Rather, Republicans’ vociferous disapproval may be paving the way for their own set of investigations that could result in their own preferred tax disclosures once they take over the House in January.

“If you step back, maybe Trump doesn’t even run for office again. So why would the Republicans care?” Steve Rosenthal said. “Ways and Means Republicans could come out and say, ‘You guys started it. This is both-sides-ism.’ And so they’re going to ask for the tax return information on Hunter Biden and Joe Biden and whoever else they want to embarrass.”

Accusations of political retaliation through U.S. tax administration are nothing new.

Recently, the specialized audits of two top former FBI officials who became political foes of Trump over the investigation into his ties with Russia set off alarm bells for Democrats before the Treasury Inspector General cleared the IRS of wrongdoing.

Likewise, Republicans accused the IRS of targeting the tax-exempt status of conservative political groups during the Obama administration.

Democrats on the Ways and Means Committee could also decide not to release anything substantive in their potential report to Congress.
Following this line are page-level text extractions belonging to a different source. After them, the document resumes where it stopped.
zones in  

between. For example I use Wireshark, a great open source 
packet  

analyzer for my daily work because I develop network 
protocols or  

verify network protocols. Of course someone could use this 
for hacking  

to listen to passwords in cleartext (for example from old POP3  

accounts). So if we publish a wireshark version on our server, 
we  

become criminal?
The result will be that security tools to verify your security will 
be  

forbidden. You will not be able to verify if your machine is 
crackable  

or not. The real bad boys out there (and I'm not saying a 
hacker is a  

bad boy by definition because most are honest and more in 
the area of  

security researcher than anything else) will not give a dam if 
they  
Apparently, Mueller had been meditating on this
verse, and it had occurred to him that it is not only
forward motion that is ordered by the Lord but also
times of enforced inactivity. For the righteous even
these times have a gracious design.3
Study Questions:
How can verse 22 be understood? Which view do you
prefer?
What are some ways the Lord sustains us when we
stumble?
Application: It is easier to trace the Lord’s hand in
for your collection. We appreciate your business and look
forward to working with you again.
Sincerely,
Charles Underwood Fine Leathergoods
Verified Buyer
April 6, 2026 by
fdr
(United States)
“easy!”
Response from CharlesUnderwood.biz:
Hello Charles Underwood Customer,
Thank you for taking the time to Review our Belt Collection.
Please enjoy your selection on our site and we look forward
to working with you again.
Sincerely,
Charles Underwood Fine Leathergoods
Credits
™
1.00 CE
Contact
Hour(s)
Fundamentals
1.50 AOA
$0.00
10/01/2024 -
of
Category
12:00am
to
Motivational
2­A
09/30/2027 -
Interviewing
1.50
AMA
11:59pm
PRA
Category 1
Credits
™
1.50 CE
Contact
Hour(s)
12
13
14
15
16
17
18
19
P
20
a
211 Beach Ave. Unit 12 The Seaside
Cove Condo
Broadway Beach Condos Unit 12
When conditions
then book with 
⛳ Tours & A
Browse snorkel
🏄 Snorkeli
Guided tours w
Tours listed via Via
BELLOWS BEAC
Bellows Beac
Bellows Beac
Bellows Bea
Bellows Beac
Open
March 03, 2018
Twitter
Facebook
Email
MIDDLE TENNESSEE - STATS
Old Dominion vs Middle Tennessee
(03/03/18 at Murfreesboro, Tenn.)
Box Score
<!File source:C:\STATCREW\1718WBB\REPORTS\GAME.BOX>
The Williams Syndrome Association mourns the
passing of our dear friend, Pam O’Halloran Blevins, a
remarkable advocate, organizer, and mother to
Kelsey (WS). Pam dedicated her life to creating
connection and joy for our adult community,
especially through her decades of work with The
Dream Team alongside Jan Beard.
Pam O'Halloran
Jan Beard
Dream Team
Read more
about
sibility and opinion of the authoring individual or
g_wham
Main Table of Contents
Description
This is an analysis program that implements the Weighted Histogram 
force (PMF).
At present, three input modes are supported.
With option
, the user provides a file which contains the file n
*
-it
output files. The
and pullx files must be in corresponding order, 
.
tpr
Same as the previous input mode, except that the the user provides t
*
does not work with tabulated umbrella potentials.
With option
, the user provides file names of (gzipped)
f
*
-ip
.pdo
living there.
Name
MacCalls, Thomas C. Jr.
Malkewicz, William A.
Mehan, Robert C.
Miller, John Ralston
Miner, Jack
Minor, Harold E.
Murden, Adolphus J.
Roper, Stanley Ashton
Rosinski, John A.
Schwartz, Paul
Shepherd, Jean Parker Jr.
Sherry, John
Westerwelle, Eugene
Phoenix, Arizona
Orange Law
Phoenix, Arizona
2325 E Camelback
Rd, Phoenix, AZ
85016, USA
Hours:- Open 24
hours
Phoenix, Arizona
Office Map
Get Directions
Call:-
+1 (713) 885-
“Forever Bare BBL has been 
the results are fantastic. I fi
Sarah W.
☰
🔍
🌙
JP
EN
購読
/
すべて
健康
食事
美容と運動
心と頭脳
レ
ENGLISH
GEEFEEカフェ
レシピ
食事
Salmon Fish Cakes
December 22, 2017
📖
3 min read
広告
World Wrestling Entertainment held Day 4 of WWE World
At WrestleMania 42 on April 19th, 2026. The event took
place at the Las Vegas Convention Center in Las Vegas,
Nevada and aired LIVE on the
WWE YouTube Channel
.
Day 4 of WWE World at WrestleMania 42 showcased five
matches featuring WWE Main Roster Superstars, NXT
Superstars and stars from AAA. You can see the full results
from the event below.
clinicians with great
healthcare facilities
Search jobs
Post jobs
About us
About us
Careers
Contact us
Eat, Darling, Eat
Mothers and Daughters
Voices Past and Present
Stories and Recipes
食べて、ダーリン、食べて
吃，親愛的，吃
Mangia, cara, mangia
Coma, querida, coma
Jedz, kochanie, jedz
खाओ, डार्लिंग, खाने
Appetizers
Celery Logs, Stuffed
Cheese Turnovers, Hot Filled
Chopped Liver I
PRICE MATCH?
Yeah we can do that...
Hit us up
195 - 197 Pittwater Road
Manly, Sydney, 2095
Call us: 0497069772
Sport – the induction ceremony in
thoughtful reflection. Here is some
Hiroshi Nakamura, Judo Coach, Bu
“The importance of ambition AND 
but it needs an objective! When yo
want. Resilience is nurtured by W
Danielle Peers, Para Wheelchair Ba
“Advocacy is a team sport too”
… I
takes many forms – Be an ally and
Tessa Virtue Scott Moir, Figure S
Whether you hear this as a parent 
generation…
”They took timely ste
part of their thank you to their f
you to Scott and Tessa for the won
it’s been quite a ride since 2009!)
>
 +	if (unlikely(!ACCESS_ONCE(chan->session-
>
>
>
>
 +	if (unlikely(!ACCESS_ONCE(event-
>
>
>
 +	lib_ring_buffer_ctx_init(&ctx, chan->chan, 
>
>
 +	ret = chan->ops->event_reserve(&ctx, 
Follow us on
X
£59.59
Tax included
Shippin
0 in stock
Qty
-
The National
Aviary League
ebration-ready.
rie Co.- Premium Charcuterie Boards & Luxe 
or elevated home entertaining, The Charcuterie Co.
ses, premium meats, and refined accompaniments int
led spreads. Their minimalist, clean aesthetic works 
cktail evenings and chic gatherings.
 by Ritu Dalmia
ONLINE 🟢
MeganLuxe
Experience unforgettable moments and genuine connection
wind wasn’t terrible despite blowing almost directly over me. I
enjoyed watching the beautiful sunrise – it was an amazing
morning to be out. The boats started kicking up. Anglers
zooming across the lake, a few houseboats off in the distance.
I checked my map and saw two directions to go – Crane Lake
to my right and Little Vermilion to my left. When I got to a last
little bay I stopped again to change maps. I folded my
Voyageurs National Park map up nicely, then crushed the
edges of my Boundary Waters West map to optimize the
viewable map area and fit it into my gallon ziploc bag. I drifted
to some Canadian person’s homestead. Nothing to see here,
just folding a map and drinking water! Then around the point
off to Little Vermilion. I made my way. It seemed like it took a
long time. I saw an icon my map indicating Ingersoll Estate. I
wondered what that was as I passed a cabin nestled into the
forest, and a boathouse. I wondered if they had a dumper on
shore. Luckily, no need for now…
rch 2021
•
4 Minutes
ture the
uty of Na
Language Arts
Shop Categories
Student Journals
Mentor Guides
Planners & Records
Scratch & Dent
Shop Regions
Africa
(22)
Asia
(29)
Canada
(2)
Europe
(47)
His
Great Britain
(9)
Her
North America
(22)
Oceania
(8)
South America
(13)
In that case, the Finance Committee in the Senate, which will stay under Democratic control come January, may take up the investigation.

Senate Finance Committee chair Ron Wyden (D-Ore.) expressed interest in continuing the investigation after the Department of Justice sided with the Ways and Means Committee in 2021, arguing the committee had a right to see Trump’s tax returns.

“The Justice Department confirms that Secretary Mnuchin acted outside the law in refusing to respond to a congressional request for Donald Trump’s tax returns,” Wyden said in a 2021 statement, referring to Trump’s Treasury Secretary Steve Mnuchin. “In light of this decision, I will consult with the Ways and Means Committee and consider the Finance Committee’s next steps.”

Ways and Means Democrats have been seeking Trump’s tax returns since winning the House in 2018, saying they needed them from the IRS to perform oversight of the federal presidential audit program.

“The IRS has a policy of auditing the tax returns of all sitting presidents and vice presidents,” Rep. Richard Neal (D-Mass.) said in 2019. “We must obtain President Trump’s tax returns and review whether the IRS is carrying out its responsibilities.”

Whatever the scale of the disclosures on Trump’s personal tax returns, experts say his case is indicative of a broader set of problems with the U.S. tax system and how its complexities allow it to be exploited in bad faith.

“For our voluntary tax system to remain stable, we count on taxpayers not to play ‘hide-the-ball,’ or as Trump fashions it, to treat taxes as a sport. Trump once said that’s the way he looks at it,” Steve Rosenthal said. “The system will collapse if taxpayers game it and are successful.”